Priority research areas on gender, water and HIV

1) Association of access to clean water/sanitation, ART adherence, comorbidities, and the role of gender in HIV-related outcomes.
2) Mathematical modeling to assess the potential impact of improved water/sanitation on HIV-related outcomes.
3) Effect of water/sanitation interventions on HIV-related health and social outcomes.
4) Role of men in household production of health for both water/sanitation and HIV and development of interventions to promote and support such a role.
5) Evolution of gender roles in HIV care with expansion of HIV care and treatment

CONCLUSIONS

In both HIV caregiving and water/sanitation management, the responsibility for improvements has been largely delegated to households and individuals, with a disproportionate burden falling on women and girls. In the context of HIV programs, home-based care has been utilized as a less-costly and more culturally appropriate alternative to hospital and terminal care and as a means to reduce the strain on overwhelmed health systems. This analysis, though, fails to consider the substantial burden on predominantly female caregivers and the value of their unpaid labor [35]. In water/sanitation, women’s instrumental role in resource management is also frequently taken for granted. While behavioral interventions can be beneficial to the health of the household, they do not necessarily reduce the work of water management itself, leaving the very real potential for women’s workloads to increase rather than easing existing burdens. Boiling, purifying, or otherwise filtering water, or walking farther to fetch water that is clean rather than using closer-by water that is dirty, may be less unpleasant work than caring for someone suffering the health consequences of inadequate water/sanitation—but it is work nonetheless. Rather than relying on programs that push the work of public health onto the public, particularly women and children, water/sanitation needs to move beyond the home to the population level. This not only has the power to reach the greatest number of people, but also begins to remedy one of public health’s greatest failures: the lack of basic infrastructure provision in the form of water and sanitation.

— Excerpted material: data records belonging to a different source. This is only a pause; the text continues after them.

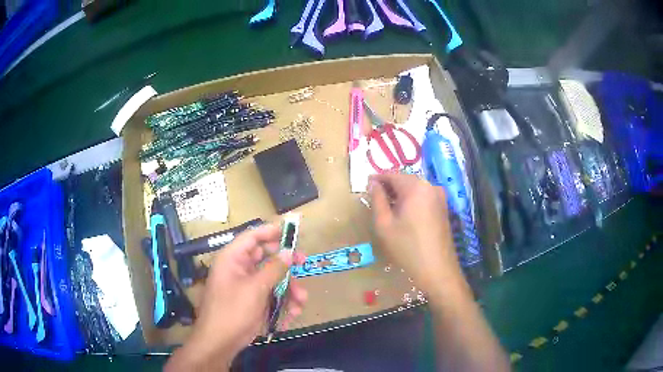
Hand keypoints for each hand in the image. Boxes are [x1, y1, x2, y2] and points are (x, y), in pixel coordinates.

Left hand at [165, 223, 307, 371]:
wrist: (220, 342)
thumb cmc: (233, 310)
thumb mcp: (255, 288)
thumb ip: (274, 269)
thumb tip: (288, 252)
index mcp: (233, 259)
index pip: (252, 237)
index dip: (271, 232)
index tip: (292, 232)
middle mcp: (239, 269)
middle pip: (266, 258)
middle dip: (286, 265)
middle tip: (303, 264)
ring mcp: (247, 287)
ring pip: (272, 279)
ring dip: (288, 290)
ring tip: (300, 302)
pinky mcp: (253, 302)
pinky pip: (271, 296)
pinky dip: (282, 304)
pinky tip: (290, 316)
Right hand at [369, 173, 461, 292]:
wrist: (437, 269)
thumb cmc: (407, 247)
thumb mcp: (385, 224)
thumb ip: (377, 199)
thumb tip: (372, 183)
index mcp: (415, 186)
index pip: (392, 174)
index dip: (377, 178)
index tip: (366, 185)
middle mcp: (430, 186)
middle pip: (405, 180)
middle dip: (389, 186)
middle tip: (374, 198)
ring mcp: (440, 197)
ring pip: (415, 188)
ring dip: (400, 194)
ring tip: (387, 207)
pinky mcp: (443, 207)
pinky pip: (423, 197)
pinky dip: (411, 200)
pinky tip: (403, 214)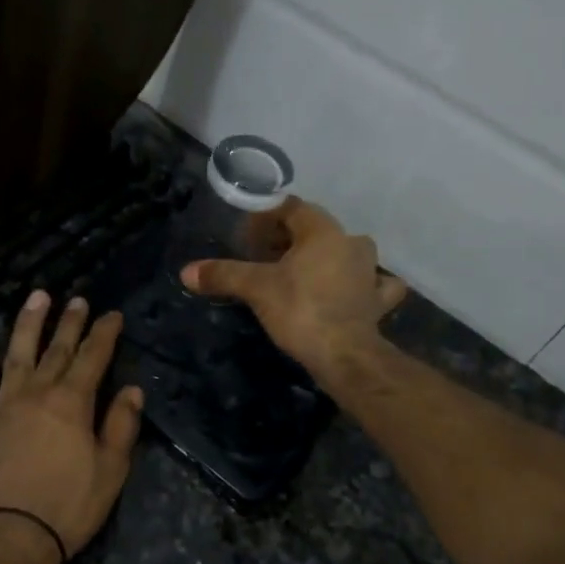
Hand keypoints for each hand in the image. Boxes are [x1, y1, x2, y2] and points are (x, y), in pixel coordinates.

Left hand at [0, 290, 144, 563]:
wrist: (6, 539)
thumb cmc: (67, 507)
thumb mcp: (111, 471)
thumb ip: (121, 426)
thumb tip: (132, 390)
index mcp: (71, 402)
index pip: (93, 357)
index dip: (104, 333)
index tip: (112, 314)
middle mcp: (35, 394)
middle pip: (55, 349)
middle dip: (69, 322)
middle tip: (76, 299)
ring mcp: (1, 408)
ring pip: (15, 356)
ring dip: (26, 326)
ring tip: (34, 299)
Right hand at [180, 197, 407, 376]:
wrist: (345, 354)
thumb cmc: (300, 310)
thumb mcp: (256, 289)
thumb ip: (223, 275)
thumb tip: (186, 272)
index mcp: (323, 231)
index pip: (291, 209)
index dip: (265, 218)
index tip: (246, 237)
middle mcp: (351, 243)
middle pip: (316, 229)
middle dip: (290, 239)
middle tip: (264, 258)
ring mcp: (370, 271)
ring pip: (346, 252)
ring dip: (325, 257)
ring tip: (301, 273)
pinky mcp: (377, 300)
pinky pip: (373, 283)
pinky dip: (361, 284)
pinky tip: (353, 292)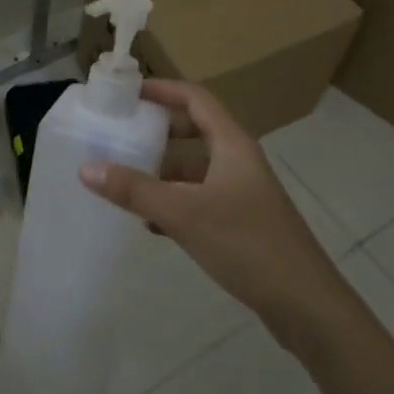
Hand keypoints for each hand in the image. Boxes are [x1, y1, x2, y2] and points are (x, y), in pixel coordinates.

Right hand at [80, 81, 352, 348]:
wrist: (305, 304)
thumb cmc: (246, 244)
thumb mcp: (184, 214)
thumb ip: (135, 191)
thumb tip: (87, 168)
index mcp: (232, 145)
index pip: (196, 99)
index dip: (163, 89)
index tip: (128, 92)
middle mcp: (239, 161)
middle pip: (196, 131)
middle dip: (159, 132)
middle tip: (122, 136)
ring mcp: (243, 193)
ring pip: (196, 170)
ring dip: (163, 172)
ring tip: (125, 182)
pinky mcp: (243, 222)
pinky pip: (201, 199)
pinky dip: (175, 202)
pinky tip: (151, 224)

The gendered burdens of HIV care and water/sanitation management do not exist in isolation from each other. By examining HIV care and water/sanitation management in relation to the gendered nature of labor, power, and ideals for emotion and social relations, we demonstrate how these processes and their interconnections shape and are shaped by complex social systems. We further demonstrate that the gendered burdens of resource management and HIV care are exponentially increased by the lack of water infrastructure and by overburdened health systems. Similarly, HIV treatment outcomes are shaped by access to care and adequate water/sanitation. Taken together, the “perfect storm” of the intertwining burdens of HIV care and inadequate water/sanitation slows progress towards both improved HIV outcomes and gender equity. Thus, funding for water/sanitation cannot be at the expense of funding for HIV treatment, but should instead complement it as it has the potential to both enhance health and alleviate women’s time burden. Tackling the intersections of water/sanitation, HIV, and gender will allow for a critical examination of the broader systems in which health and social relationships occur and this knowledge can then be used to design public health interventions that will work for all members of a community, rather than just create more work for some.